**Document passage:**
◆ ◆ ◆ ◆ ◆ ◆ ◆

Former Poyntzpass Primary School, Railway Street, Poyntzpass, Co Armagh, BT35 6SN is a Grade B2 listed building in the Armagh City, Banbridge and Craigavon local planning authority area, Northern Ireland. First listed on 29 June 2007. 2 related planning applications.

Former Poyntzpass Primary School, Railway Street, Poyntzpass, Co Armagh, BT35 6SN

WRENN ID
heavy-kitchen-hyssop
Grade
B2
Local Planning Authority
Armagh City, Banbridge and Craigavon
Country
Northern Ireland
Date first listed
29 June 2007
Source
NI Environment Agency listing

Also on this page: related consents · radon risk · detailed attributes ↓

Description

Former Poyntzpass Primary School, Railway Street, Poyntzpass, County Armagh

This is a fine, little-altered mid-Victorian former National School, built in 1855–56. It replaced an earlier school on the same site, constructed around 1826–28 slightly further to the north, closer to the street line. The building is single storey and symmetrical in plan, well proportioned and carefully detailed, and retains considerable local and architectural interest.

◆ ◆ ◆ ◆ ◆ ◆ ◆

[Records from a collection]

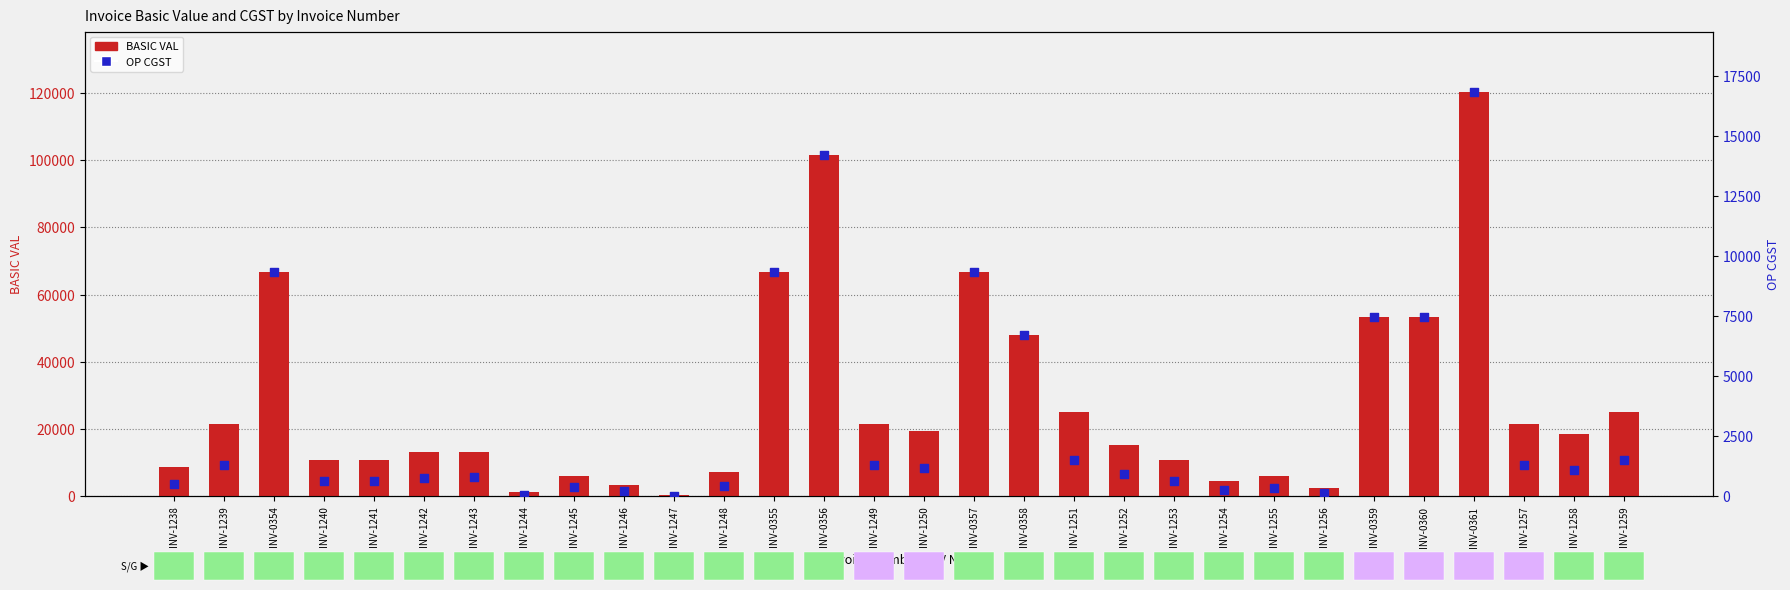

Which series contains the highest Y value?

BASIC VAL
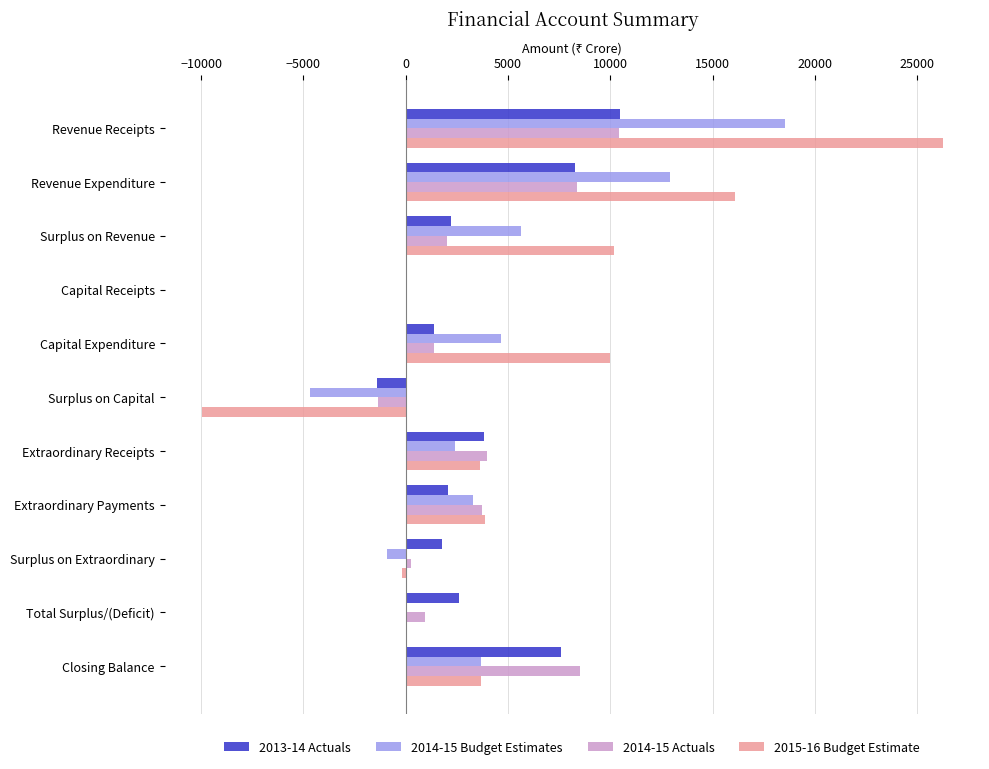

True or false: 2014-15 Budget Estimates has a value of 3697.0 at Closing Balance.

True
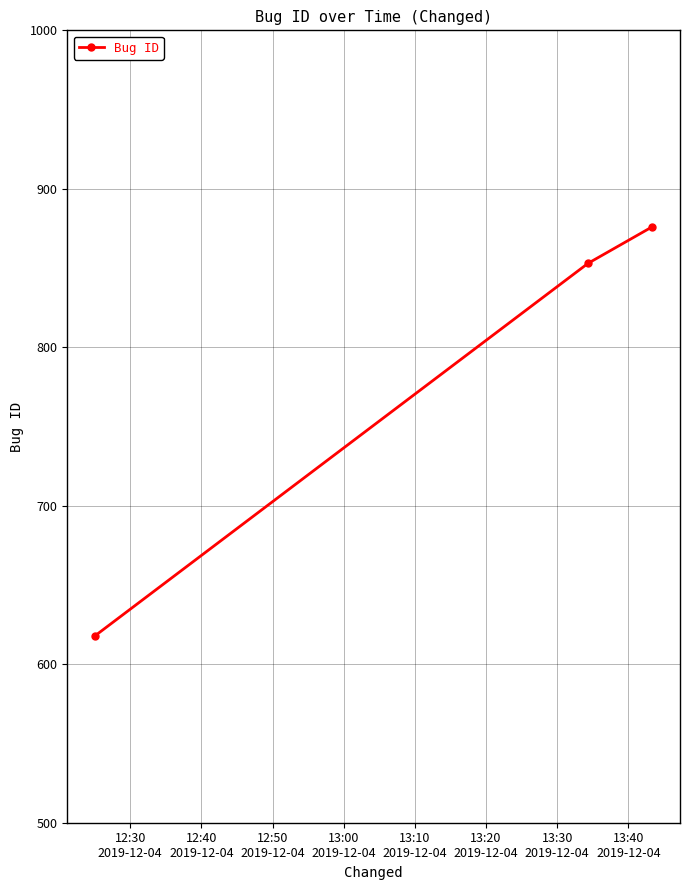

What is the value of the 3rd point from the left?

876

◆ ◆ ◆ ◆ ◆ ◆ ◆

**Exercise set:**
1. According to the listing for the former Poyntzpass Primary School, in what years was the current school building constructed?
2. Gather every line in the rows that contains the string "True".

**Answers to each task:**
1. 1855–56

2.
True or false: 2014-15 Budget Estimates has a value of 3697.0 at Closing Balance.
True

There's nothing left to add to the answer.